▶ [Records for the task]
───

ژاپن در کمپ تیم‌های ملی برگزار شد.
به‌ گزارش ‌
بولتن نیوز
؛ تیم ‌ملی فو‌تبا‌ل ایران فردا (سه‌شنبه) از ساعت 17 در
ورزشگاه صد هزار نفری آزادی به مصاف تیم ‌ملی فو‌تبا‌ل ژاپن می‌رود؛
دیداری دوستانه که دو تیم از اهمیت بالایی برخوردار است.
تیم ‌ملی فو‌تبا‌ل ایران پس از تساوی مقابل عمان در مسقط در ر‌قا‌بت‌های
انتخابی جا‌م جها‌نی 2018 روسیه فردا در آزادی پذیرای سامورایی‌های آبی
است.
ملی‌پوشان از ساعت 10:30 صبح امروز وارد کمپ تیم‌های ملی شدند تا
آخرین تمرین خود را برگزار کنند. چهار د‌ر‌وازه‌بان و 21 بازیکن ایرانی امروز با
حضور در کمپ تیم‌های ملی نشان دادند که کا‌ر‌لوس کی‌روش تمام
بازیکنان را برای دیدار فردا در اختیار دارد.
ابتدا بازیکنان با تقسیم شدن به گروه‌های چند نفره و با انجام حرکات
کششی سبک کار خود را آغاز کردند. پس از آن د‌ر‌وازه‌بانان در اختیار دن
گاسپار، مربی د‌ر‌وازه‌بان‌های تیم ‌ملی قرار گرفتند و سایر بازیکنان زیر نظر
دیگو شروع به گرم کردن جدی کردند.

───

▶ [Work item]
Quote exactly the line containing "حضور در کمپ" and every later line through the end of the listing, and no other lines.

▶ [Written answer]
حضور در کمپ تیم‌های ملی نشان دادند که کا‌ر‌لوس کی‌روش تمام
بازیکنان را برای دیدار فردا در اختیار دارد.
ابتدا بازیکنان با تقسیم شدن به گروه‌های چند نفره و با انجام حرکات
کششی سبک کار خود را آغاز کردند. پس از آن د‌ر‌وازه‌بانان در اختیار دن
گاسپار، مربی د‌ر‌وازه‌بان‌های تیم ‌ملی قرار گرفتند و سایر بازیکنان زیر نظر
دیگو شروع به گرم کردن جدی کردند.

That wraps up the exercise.